University officials briefed the media after Johnson’s press conference, making clear Columbia is not requesting the National Guard.

Johnson first said Shafik should quit earlier in the day on the The Hugh Hewitt Show, a conservative radio talkshow.

“President Shafik has shown to be a very weak and inept leader,” Johnson said. “They cannot even guarantee the safety of Jewish students. They’re expected to run for their lives and stay home from class. It’s just, it’s maddening.”

Amid growing concern about antisemitism, school officials and student protestors have been trying to hash out a brokered solution to end the campus antiwar tent encampment. Shafik had given a midnight Tuesday night deadline for demonstrators to shut down the encampment, whose organizers are demanding Columbia divest from Israel. That was extended 48 hours early Wednesday.

Johnson is the highest-ranking elected official to demand Shafik’s resignation, after several Republican lawmakers called for an end to her nascent tenure on Monday.

New York Reps. Mike Lawler, Nicole Malliotakis and Anthony D’Esposito, and House Education Committee Chairwoman Virginia Foxx, joined him on campus, where students have erected a week-long encampment to demand Columbia divest from Israel and reverse pro-Palestinian student and faculty discipline.

“Some of these kids who are protesting,” Johnson continued, “you and I both know the vast majority of them have no idea what they’re talking. They don’t know the facts. Some of them are denying that Oct. 7 even happened.”

More than 100 students gathered at the bottom of the Low Library steps, chanting “we can’t hear you” and “Mike, you suck.”

The Speaker retorted: “Enjoy your free speech.”

Shafik, who testified before the Republican-led House education committee last week, has not indicated any plans to resign, with university officials saying she “is focused on de-escalating the rancor on Columbia’s campus.”

“The Speaker of the House will visit campus today, as have a number of public officials in recent days. It is our policy to support those visits, and we are working with his team to ensure the safety and security of his delegation,” Columbia spokesman Ben Chang said in a statement.

Gov. Hochul, who privately visited Columbia on Monday to discuss public safety, blasted Johnson for his visit.

“It seems to me there’s a lot more responsibilities and crises to be dealt with in Washington,” Hochul said at a Wednesday press conference.

“Politicizing this and bringing the entourage to put a spotlight on this is only adding to the division, and a speaker worth the title should really be trying to heal people and not divide them,” she added.

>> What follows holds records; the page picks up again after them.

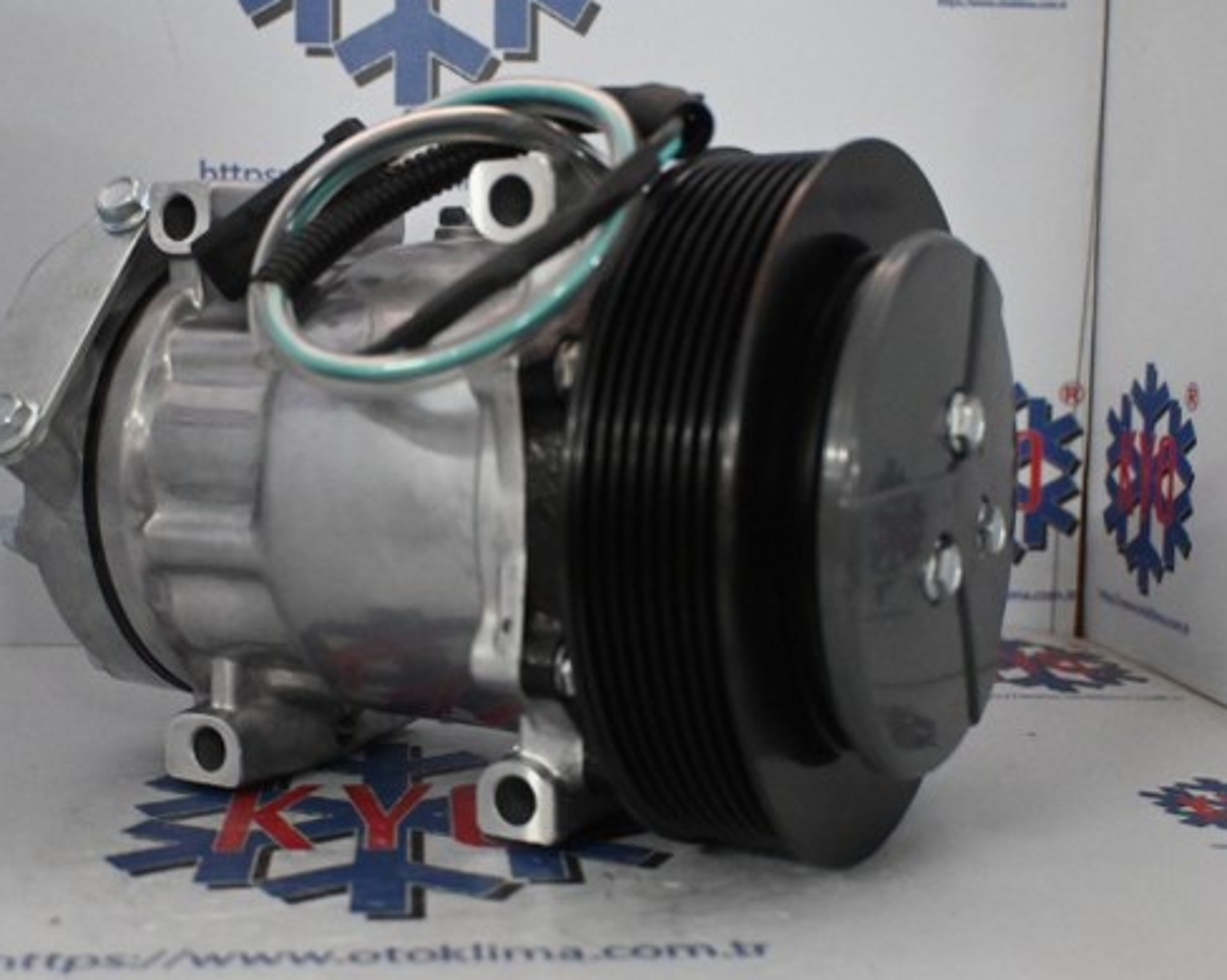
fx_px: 1633
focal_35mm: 45
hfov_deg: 41.0
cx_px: 503
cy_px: 482
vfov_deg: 33.4
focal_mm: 26
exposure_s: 1/60
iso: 10000
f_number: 4.5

Rep. Jerry Nadler, D-New York, accused Johnson of hypocrisy, after the speaker met last week with the head of the largest Christian Zionist organization, who he accused of being an extreme, far-right Christian nationalist. Nadler earlier this week condemned antisemitism on Columbia’s campus but stopped short of calling on Shafik to resign.

“Today, @SpeakerJohnson will visit @Columbia University under the guise of combatting antisemitism,” Nadler said on X. “If the Speaker wants to actually combat antisemitism and not just score cheap political points, he must stop ignoring the antisemitism in his own party.”